LE 5ème ARABE

Le moment venu, le petit homme chétif ressort et marche d’un pas pressé vers l’arrêt d’autobus. Il n’est pas trop surpris de constater que le bus en question ne viendra que dans vingt minutes. Peu importe, il n’en faut pas plus pour fumer une light.
Dix allumettes plus tard, il peut enfin savourer la satisfaction de sa première bouffée. Ces cigarettes ne sont pas les plus chères, mais certainement les meilleures et surtout les plus tendances. C’est important.

Le chien qui passe de l’autre côté est tout seul. Encore un chien abandonné se dit-il. Il n’est pas très beau… Il regarde sa montre et le bus arrive, comme tous les lundi après-midi, avec ses renvois de colza puants et son petit retard qui lui va si bien. La bande d’arriérés mentaux qui se pressent aux portes n’étonne plus notre homme depuis longtemps. Il s’est habitué à attendre sagement derrière le troupeau, quitte à voyager debout.
Il finit tout de même par monter, dit bonjour au chauffeur qui ne lui répond pas plus que d’habitude. Ceci vient certainement d’une frustration chronique, voire d’un état post-suicidaire de multiples tentatives, venant de la part d’un homme dont l’horizon se borne à un volant et deux cadrans ronds et cons.

Le démarrage n’est pas plus violent que les fois précédentes, ce qui permet à notre héros, après s’être relevé, de s’adonner à son occupation favorite : compter goulûment les arabes présents dans le bus, pour voir…

Et puis le miracle, au 5ème arabe recensé, juste derrière, une banquette libre ! L’homme chétif y prend place, un sourire aux lèvres. Au prochain arrêt, si personne ne vient l’importuner, il pourra dormir durant tout le trajet et faire abstraction des quelques débiles qui commencent déjà à se battre au fond du car.

Place de la mairie. Prochain arrêt.
L’homme ressent une impression bizarre. Pourtant ce soir il y a un bon truc à la télé. Le même style de personnages monte en braillant dans tous les sens et dans tous les termes, ignorant superbement notre personnage, pour sa plus grande satisfaction. Sans compter avec l’imprévu, sorte d’évènement qui se balade au fil du destin d’un côté puis de l’autre, touchant l’ autochtone plus ou moins par hasard, jamais notre audacieux et tant mieux. Sauf que la jeune femme aux yeux verts qu’il regarde si souvent, lui demande si elle peut prendre place à coté de lui. L’homme vire d’une pâleur morbide à un rouge provincial assez réussi, en passant par le bleu et le violacé. Il essaie de lui répondre par l’affirmative, n’arrive pas à sortir un mot, avale sa salive, coince sa valise dans le repose-bras, mort de trac et à demi paniqué pour ne pas dire complètement.Peut-être ce soir n’est t-il pas comme les autres ? Peut-être que la chance lui envoie une rose, qui pourtant devr ait être fanée depuis le temps.
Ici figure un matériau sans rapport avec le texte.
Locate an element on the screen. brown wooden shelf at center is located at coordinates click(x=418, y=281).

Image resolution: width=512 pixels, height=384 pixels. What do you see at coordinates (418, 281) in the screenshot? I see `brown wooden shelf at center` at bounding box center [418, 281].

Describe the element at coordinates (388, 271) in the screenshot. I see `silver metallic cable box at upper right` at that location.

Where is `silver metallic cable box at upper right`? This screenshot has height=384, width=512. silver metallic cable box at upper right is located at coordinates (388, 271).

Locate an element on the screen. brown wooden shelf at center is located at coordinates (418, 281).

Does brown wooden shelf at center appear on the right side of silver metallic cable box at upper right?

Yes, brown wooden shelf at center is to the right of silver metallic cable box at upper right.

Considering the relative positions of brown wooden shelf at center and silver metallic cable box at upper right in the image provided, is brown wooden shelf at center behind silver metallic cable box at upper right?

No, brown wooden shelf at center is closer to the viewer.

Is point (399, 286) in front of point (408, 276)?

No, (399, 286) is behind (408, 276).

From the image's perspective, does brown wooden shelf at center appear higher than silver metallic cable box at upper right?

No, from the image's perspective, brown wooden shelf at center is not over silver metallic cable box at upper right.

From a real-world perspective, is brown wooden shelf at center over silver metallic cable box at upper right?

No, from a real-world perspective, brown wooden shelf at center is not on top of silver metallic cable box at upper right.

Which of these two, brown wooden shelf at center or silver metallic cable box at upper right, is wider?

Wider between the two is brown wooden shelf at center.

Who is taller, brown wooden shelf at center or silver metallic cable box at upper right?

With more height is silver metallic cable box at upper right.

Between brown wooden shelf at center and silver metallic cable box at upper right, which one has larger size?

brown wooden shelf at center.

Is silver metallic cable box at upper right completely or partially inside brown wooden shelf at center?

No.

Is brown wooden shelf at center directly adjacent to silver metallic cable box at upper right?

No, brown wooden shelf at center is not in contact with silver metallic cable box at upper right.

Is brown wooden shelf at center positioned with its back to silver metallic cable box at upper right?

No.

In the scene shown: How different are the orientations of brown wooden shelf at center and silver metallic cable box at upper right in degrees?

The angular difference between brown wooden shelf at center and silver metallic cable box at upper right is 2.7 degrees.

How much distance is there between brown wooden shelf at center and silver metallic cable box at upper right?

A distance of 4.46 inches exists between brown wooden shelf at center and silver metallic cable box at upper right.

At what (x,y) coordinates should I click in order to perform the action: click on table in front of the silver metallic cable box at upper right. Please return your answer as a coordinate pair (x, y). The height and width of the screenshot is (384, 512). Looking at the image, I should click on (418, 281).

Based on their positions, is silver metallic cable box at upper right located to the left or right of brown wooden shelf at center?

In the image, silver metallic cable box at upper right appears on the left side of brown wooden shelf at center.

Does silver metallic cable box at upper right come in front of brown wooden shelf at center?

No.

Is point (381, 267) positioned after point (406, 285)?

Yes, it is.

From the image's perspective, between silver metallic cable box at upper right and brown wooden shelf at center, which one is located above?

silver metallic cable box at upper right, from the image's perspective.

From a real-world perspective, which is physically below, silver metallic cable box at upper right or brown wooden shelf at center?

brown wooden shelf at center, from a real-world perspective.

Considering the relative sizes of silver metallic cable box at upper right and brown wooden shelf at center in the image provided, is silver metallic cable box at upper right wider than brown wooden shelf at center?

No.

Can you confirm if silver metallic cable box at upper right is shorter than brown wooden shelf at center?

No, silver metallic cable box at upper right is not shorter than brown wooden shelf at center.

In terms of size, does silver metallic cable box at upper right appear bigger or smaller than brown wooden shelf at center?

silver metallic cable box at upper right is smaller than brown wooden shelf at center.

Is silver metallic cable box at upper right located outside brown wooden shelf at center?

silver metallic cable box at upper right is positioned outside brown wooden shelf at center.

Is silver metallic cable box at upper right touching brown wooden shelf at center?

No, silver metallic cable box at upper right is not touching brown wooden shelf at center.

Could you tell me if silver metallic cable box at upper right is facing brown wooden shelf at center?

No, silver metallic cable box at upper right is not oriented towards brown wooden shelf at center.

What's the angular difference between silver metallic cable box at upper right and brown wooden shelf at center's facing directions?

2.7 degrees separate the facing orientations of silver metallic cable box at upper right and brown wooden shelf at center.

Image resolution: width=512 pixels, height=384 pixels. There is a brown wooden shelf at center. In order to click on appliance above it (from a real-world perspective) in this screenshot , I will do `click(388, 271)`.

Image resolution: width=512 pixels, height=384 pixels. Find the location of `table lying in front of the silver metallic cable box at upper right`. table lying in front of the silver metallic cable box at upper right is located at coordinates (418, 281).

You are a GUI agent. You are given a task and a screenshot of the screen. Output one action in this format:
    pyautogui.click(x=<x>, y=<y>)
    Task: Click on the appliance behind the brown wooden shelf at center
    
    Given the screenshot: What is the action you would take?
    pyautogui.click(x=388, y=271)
Bref, la jeune femme est à coté de lui en simulant l’innocence la plus innocente. Notre homme à un marteau piqueur à la place du cœur, ce qui en dehors de la rime lui donne l’impression certaine d’être au bord de l’abîme. Ce soir il tente sa chance. Il tente sa chance ! Il n’a pas le choix. Que pourrait il lui dire ? Il ne trouve pas. Son cerveau ne lui renvoie que des signaux opaques de brouillard teintés d’analyses incomplètes.

Allez on fait rentrer en scène le courage de froussard, un peu plus à droite s’il te plait sinon on ne te voie pas assez avec les lumières du dehors, la sueur malodorante à gauche qu’on te sente bien et manœuvre du bras vers l’une des deux charmantes cuisses de la demoiselle.

Elle aura tout, il saura la rendre heureuse, elle sera aimée comme personne ne l’a jamais aimé, un peu comme dans la chanson. Sa main se pose, avec la douceur d’une pince à faire des tas de trous dans le sol.
La femme la retire vivement, se lève d’un bloc et le traite de pauvre cinglé. L’homme chétif tremble de partout, incapable de gérer la moindre situation et lui suggère de se tirer d’ici pauvre conne en lui reprochant de l’avoir allumé, salope.

Le 5ème arabe, celui du devant passe alors prestement derrière, et annonce au petit homme qu’il va le soigner, rassure toi. Le petit homme lui répond dans un souffle que ce n’est pas la peine, merci, et se réveille un peu plus tard à l’hôpital rempli de jolies infirmières. Mais tout ceci n’est pas bien grave.